Imaging and COVID Vaccine Effectiveness

In the debate over how long the protection from COVID-19 vaccines last, radiology has now entered the chat. A new study in Radiology shows that people with COVID who got vaccinated more than eight months before COVID diagnosis had more severe clinical findings on imaging exams. 

The rapid development of COVID vaccines and their rollout worldwide has been one of the biggest public health success stories of the last 100 years. 

  • Still, even the most effective vaccines lose their potency over time, and COVID vaccines are no different. 

The question is, how long does the COVID vaccine’s protection last? 

  • Previous research documented a decline during the Delta and Omicron waves in vaccine effectiveness against hospitalization, from 92% to 79% after 224-251 days, and a drop in efficacy against death from 91% to 86% after 168-195 days in those with severe COVID.

To shed more light on the issue, researchers in South Korea performed imaging exams on 4.2k patients with COVID from June 2021 to December 2022. 

  • They correlated the severity of clinical outcomes like pneumonia visible on imaging exams to the length of time between patient diagnosis and when they had been vaccinated. 

Compared to those vaccinated in the last 90 days before COVID diagnosis, people vaccinated more than 240 days …

  • Had almost twice odds of severe outcomes (OR = 1.94)
  • Had higher odds of severe pneumonia on chest radiographs (OR = 1.65)
  • But there was no difference in the odds of severe outcome between those vaccinated in the last 90 days and those vaccinated 91-240 days before diagnosis

In an interesting wrinkle to the study, the researchers found no statistically significant difference in odds of severe pneumonia visible on chest CT scans between those vaccinated more than 90 days before diagnosis and those vaccinated within 90 days.

  • The authors proposed that the low use of CT for pneumonia assessment in their study population (20%) and its use primarily for critically ill patients could have introduced bias into the results. 

The Takeaway

The new findings shed light on the declining potency of COVID vaccines over time and could inform public debate over the length of time between boosters. The research also dovetails with other studies showing that the vaccine’s effectiveness does indeed begin to wane at six months.
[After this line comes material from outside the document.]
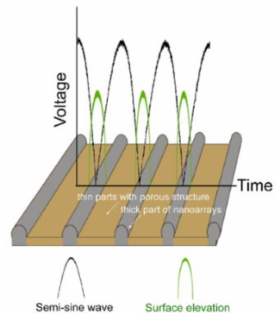
Figure 2. Schematic diagrams showing the periodic deposition process. The growth process at the lower and upper part of the semi-sine wave potential are corresponding to the deposition of thick and thin parts.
Developing the Eighth Modality

Radiology has adopted seven mainstream modalities over its 127 years, and 4DMedical is determined to create the eighth imaging modality with its new XV Scanner.

The XV Scanner would be the first dedicated lung imaging system, giving radiologists four-dimensional and color-coded visibility into patients’ lung airflow and blood flow, and potentially a new way to assess lung diseases. 

  • The XV Scanner integrates fluoroscopy with advanced analytics software, producing qualitative and quantitative 4D lung function metrics 
  • It simultaneously acquires images from different angles, then measures lung tissue motion, and calculates ventilation at each breathing stage and every lung location
  • XV scans take 5 seconds to perform and deliver less radiation than a typical chest X-ray

4DMedical’s XV technology is also backed by a growing number of positive clinical studies, solid post-IPO funding, and an impressive expansion across Australian imaging giant I-Med Radiology’s 250 locations.

Although the XV Scanner hardware is still forthcoming, 4DMedical will initially launch XV software that can be installed on existing fluoroscopy systems (FDA cleared for ventilation, later adding perfusion) and will also support existing CTs in the future. 

  • Software-only might prove to be a logical starting point, providing 4DMedical with a low-friction way to demonstrate XV’s impact on patient care and test whether this impact is great enough to entice imaging departments to add a whole new scanner to their fleets.

The Takeaway

Creating medical imaging’s eighth mainstream modality might be among the most ambitious goals you’ll hear at RSNA 2022, but if the XV Scanner proves to be much better than existing lung imaging techniques, radiology might have to make room for one more.